Portfolios are valued on a trade date basis using accrual accounting. Returns are calculated using the modified Dietz method and then weighted by using beginning-of-period market values to calculate the monthly composite returns. Portfolio returns are calculated net of irrecoverable withholding tax on dividend income. New portfolios are included in the first full month of investment in the composite’s strategy. Terminated portfolios remain in the composite through the last full month of investment.

Composite and benchmark standard deviation are measured as the rolling 3 year annualised standard deviation of gross monthly returns. The dispersion of annual returns of portfolios within the composite (Composite Dispersion), is measured by the standard deviation of the equal-weighted returns of portfolios represented within the composite for the full year. When the composite consists of four or fewer portfolios for the full year, no dispersion measure is presented.

Performance results marked “Gross” do not reflect deduction of investment advisory fees. Investment returns will be reduced accordingly. For example, if a 1.00% advisory fee were deducted quarterly (0.25% each quarter) and the three year gross annual returns were 10.00%, 3.00% and -2.00%, giving an annualized return of 3.55% before deduction of advisory fees, then the deduction of advisory fees would result in three year net annual returns of 8.91%, 1.98% and -2.97% giving an annualized net return of 2.52%.

Performance returns marked “Net” reflect deduction of investment advisory fees and are calculated by deducting a monthly indicative fee from the monthly composite return.

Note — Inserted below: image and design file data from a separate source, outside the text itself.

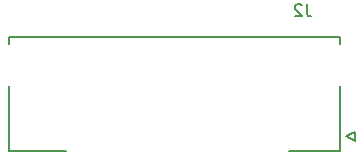
<source format=gbr>
%TF.GenerationSoftware,KiCad,Pcbnew,5.1.9+dfsg1-1~bpo10+1*%
%TF.CreationDate,2023-02-12T08:43:59+01:00*%
%TF.ProjectId,IIci_ATX,49496369-5f41-4545-982e-6b696361645f,rev?*%
%TF.SameCoordinates,Original*%
%TF.FileFunction,Legend,Bot*%
%TF.FilePolarity,Positive*%
%FSLAX46Y46*%
G04 Gerber Fmt 4.6, Leading zero omitted, Abs format (unit mm)*
G04 Created by KiCad (PCBNEW 5.1.9+dfsg1-1~bpo10+1) date 2023-02-12 08:43:59*
%MOMM*%
%LPD*%
G01*
G04 APERTURE LIST*
%ADD10C,0.127000*%
%ADD11C,0.150000*%
G04 APERTURE END LIST*
D10*
%TO.C,J2*%
X149900000Y-131200000D02*
X149900000Y-136700000D01*
X149900000Y-127100000D02*
X149900000Y-127700000D01*
X145600000Y-136700000D02*
X149900000Y-136700000D01*
X121900000Y-136700000D02*
X126700000Y-136700000D01*
X121900000Y-131200000D02*
X121900000Y-136700000D01*
X121900000Y-127100000D02*
X121900000Y-127700000D01*
X149900000Y-127100000D02*
X121900000Y-127100000D01*
X150430000Y-135500000D02*
X151130000Y-135100000D01*
X151130000Y-135900000D02*
X150430000Y-135500000D01*
X151130000Y-135100000D02*
X151130000Y-135900000D01*
D11*
X147058333Y-124317380D02*
X147058333Y-125031666D01*
X147105952Y-125174523D01*
X147201190Y-125269761D01*
X147344047Y-125317380D01*
X147439285Y-125317380D01*
X146629761Y-124412619D02*
X146582142Y-124365000D01*
X146486904Y-124317380D01*
X146248809Y-124317380D01*
X146153571Y-124365000D01*
X146105952Y-124412619D01*
X146058333Y-124507857D01*
X146058333Y-124603095D01*
X146105952Y-124745952D01*
X146677380Y-125317380D01*
X146058333Y-125317380D01*
%TD*%
M02*

</source>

The indicative fee is defined as being the effective fee rate for a segregated account at the composite’s minimum segregated account size as set out below. Actual net composite performance would be higher than the indicative performance shown because some accounts have sliding fee scales and accordingly lower effective fee rates.

Representative fee schedules and expense ratios as at 31st December 2023 for segregated accounts and pooled vehicles are provided below, although it is expected that from time to time the fees charged will differ from the below schedule depending on the country in which the client is located and the nature, circumstances and requirements of individual clients. The fees for segregated accounts will be charged as follows: the first USD50 million at 0.90%; thereafter at 0.70%. Minimum segregated account size is USD50 million. For Limited Partnerships, the following fees will be charged: the first USD25 million at 1.00%; the next USD25 million at 0.75%; thereafter at 0.60%. Minimum Limited Partnership account size is USD1 million. The total expense ratio is 0.70%. For Mutual Funds, 0.75% will be charged on all assets. Minimum Mutual Fund account size is USD50,000. The total expense ratio is 0.92%.